Es notable la manera en la que el Gobierno, no obstante estar corriendo sus últimos metros, ha logrado ir concentrando en él la agenda política. En la mayor parte de las oportunidades lo ha realizado a costa de distanciarse de fracciones de su base de sustentación o incluso de perder colaboradores muy relevantes. No parece importar ese costo con tal de haber llevado la campaña presidencial al debate de la lealtad a sus políticas o la traición a ellas. De paso, se asegura que la propia Presidenta no desaparezca de la escena al dejar el cargo.
Primero fue el rechazo a Dominga, lo que implicó la renuncia del equipo económico, colaboradores que generaban en algunos de sus partidarios un grado de confianza en la política fiscal que se desvanece en su ausencia. ¿No pudo evitarse haciendo las cosas distintas? Pareciera que sí, pero entonces el punto de la defensa del medio ambiente no habría quedado puesto con el dramatismo y la espectacularidad con que quedó en la retina de todos y que la propia Presidenta en Nueva York y el ministro Mena en Chile se han encargado de resaltar en tonos tajantes.

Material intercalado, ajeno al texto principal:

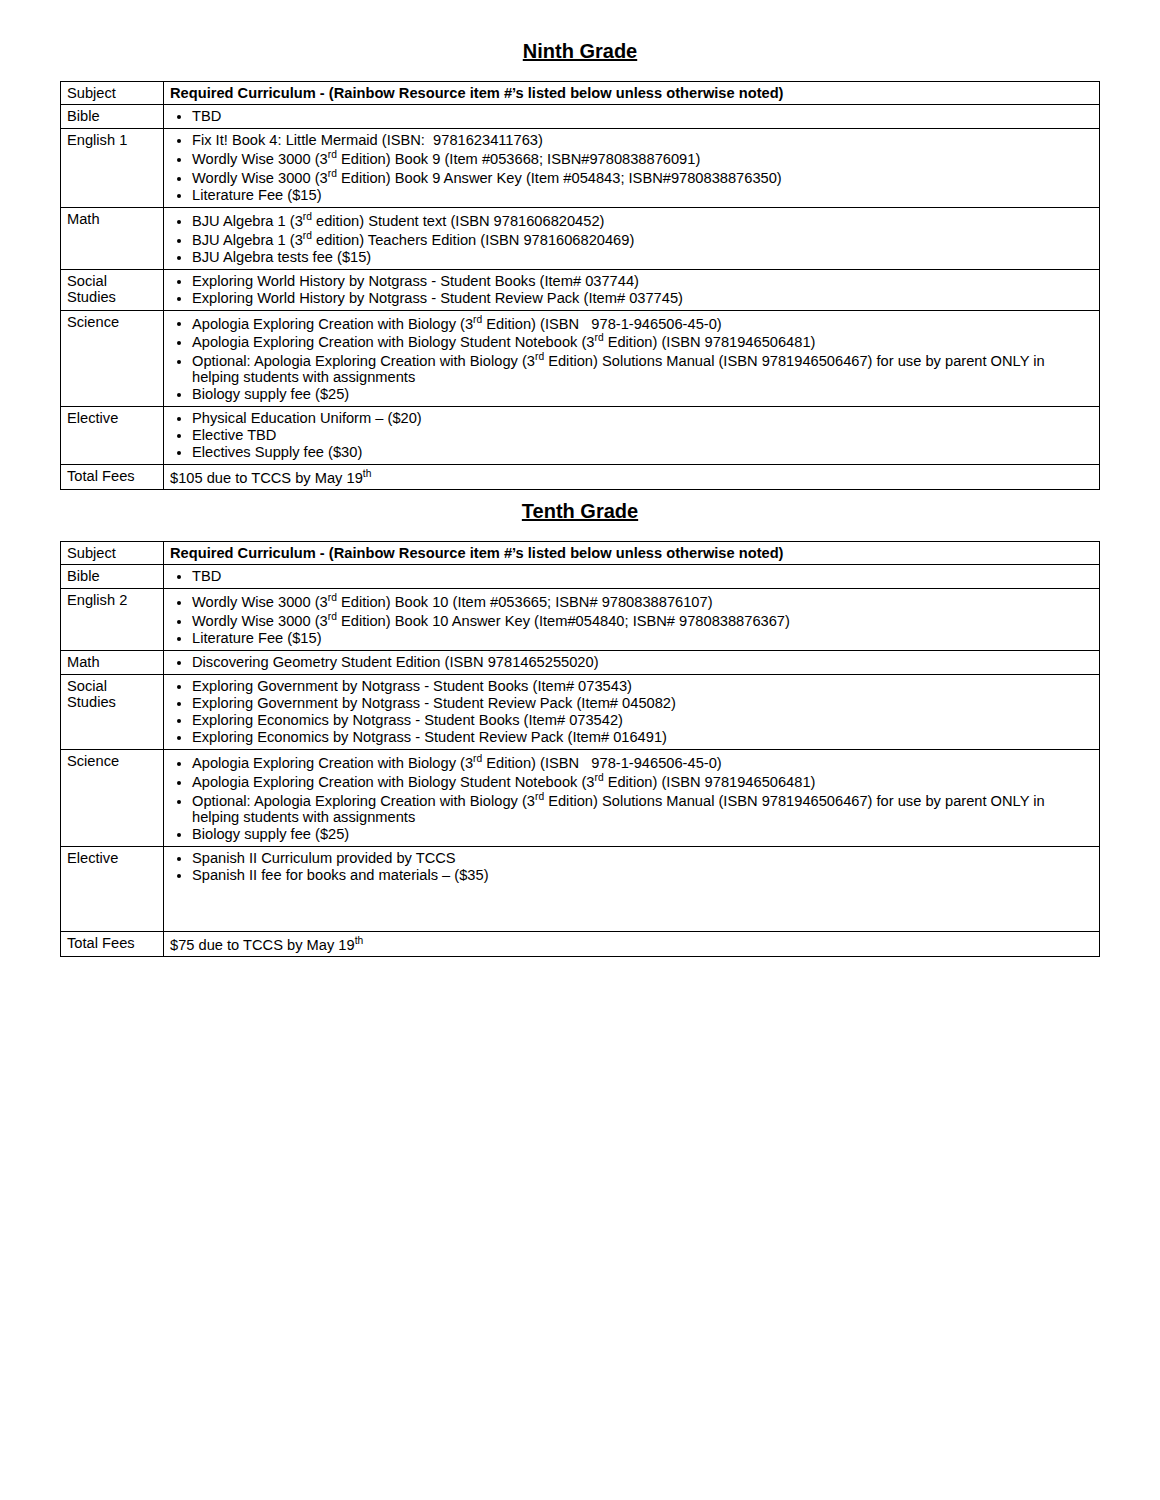Ninth Grade
| Subject | Required Curriculum - (Rainbow Resource item #’s listed below unless otherwise noted) |
| --- | --- |
| Bible | TBD |
| English 1 | Fix It! Book 4: Little Mermaid (ISBN: 9781623411763) Wordly Wise 3000 (3 rd Edition) Book 9 (Item #053668; ISBN#9780838876091) Wordly Wise 3000 (3 rd Edition) Book 9 Answer Key (Item #054843; ISBN#9780838876350) Literature Fee ($15) |
| Math | BJU Algebra 1 (3 rd edition) Student text (ISBN 9781606820452) BJU Algebra 1 (3 rd edition) Teachers Edition (ISBN 9781606820469) BJU Algebra tests fee ($15) |
| Social Studies | Exploring World History by Notgrass - Student Books (Item# 037744) Exploring World History by Notgrass - Student Review Pack (Item# 037745) |
| Science | Apologia Exploring Creation with Biology (3 rd Edition) (ISBN 978-1-946506-45-0) Apologia Exploring Creation with Biology Student Notebook (3 rd Edition) (ISBN 9781946506481) Optional: Apologia Exploring Creation with Biology (3 rd Edition) Solutions Manual (ISBN 9781946506467) for use by parent ONLY in helping students with assignments Biology supply fee ($25) |
| Elective | Physical Education Uniform – ($20) Elective TBD Electives Supply fee ($30) |
| Total Fees | $105 due to TCCS by May 19 th |
Tenth Grade
| Subject | Required Curriculum - (Rainbow Resource item #’s listed below unless otherwise noted) |
| --- | --- |
| Bible | TBD |
| English 2 | Wordly Wise 3000 (3 rd Edition) Book 10 (Item #053665; ISBN# 9780838876107) Wordly Wise 3000 (3 rd Edition) Book 10 Answer Key (Item#054840; ISBN# 9780838876367) Literature Fee ($15) |
| Math | Discovering Geometry Student Edition (ISBN 9781465255020) |
| Social Studies | Exploring Government by Notgrass - Student Books (Item# 073543) Exploring Government by Notgrass - Student Review Pack (Item# 045082) Exploring Economics by Notgrass - Student Books (Item# 073542) Exploring Economics by Notgrass - Student Review Pack (Item# 016491) |
| Science | Apologia Exploring Creation with Biology (3 rd Edition) (ISBN 978-1-946506-45-0) Apologia Exploring Creation with Biology Student Notebook (3 rd Edition) (ISBN 9781946506481) Optional: Apologia Exploring Creation with Biology (3 rd Edition) Solutions Manual (ISBN 9781946506467) for use by parent ONLY in helping students with assignments Biology supply fee ($25) |
| Elective | Spanish II Curriculum provided by TCCS Spanish II fee for books and materials – ($35) |
| Total Fees | $75 due to TCCS by May 19 th |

Luego vino el anuncio de levantar el secreto de los testimonios prestados ante la Comisión Valech, seguido, como era de suponerse y esperarse, de las acusaciones del PC de que la iniciativa del Presidente Lagos era parte de un pacto de silencio. El resultado es la pérdida de cercanía con el Laguismo, una vertiente de la centroizquierda en la que la Presidencia ha sustentado parte de su apoyo parlamentario y popular.
A ello ha sumado el retiro de la calificación de terrorista a la quema de un templo habitado, lo que implicó el alejamiento, no sabemos si temporal o definitivo, de Aleuy, un actor clave en generar confianza en la mantención del orden público y la seguridad ciudadana, una de las preocupaciones fundamentales de la población. Otro colaborador leal que, aunque se quede, se aleja del centro del poder.
La explicación puede encontrarse en la entrevista que la Presidenta concedió a La Tercera el domingo pasado, en la que releva la importancia que asigna a lo que ha dado en llamarse su legado; el que explica como un cambio refundacional en la cultura de los chilenos, provocada a partir de políticas que ella misma denomina como contraculturales, descalificando las aprehensiones y críticas que tales medidas generan como fruto del temor. Refiriéndose específicamente al rechazo a sus políticas en educación, la Presidenta responde: "Yo me daba cuenta que era contracultural, que alguna gente se sentía amenazada...". Si este rechazo es mayoritario, como indican las encuestas, resulta paradojal el intento de ser contracultural para un gobierno que se ha definido como ciudadano, a menos que la noción de lo ciudadano se reserve solo a un grupo de la población.
Una de las cosas más importantes que los chilenos aprendimos después de los traumáticos 70 es que los cambios profundos en democracia requieren de un apoyo político mayoritario, sólido y estable. La audacia puede ser una virtud en política, a condición de que la base partidaria de las políticas no se erosione, debilite o divida. La Presidenta ha sido particularmente audaz en sus últimos meses, pero el costo que ha pagado en la fragmentación de sus bases -las varias candidaturas de quienes la apoyaron son la mejor muestra de ello- arriesgan el legado. Desde luego ya se desvanece la Nueva Mayoría para defenderlas. Veremos qué es lo que se forma en su reemplazo, si uno o varios frentes de centroizquierda y la fuerza relativa de cada uno.
Los legados suelen dilapidarse cuando los herederos están desunidos. Echarle para adelante, aunque algunos caigan por la borda, implica pagar un precio no menor para la permanencia de las políticas refundacionales, algunas de las cuales quedarán a medio aprobarse. Ese es el costo que la Presidenta ha decidido asumir, convencida en que sus políticas lograrán un cambio cultural que será incontrarrestable, aunque los centros de poder vuelvan a la derecha. Toda una audaz apuesta.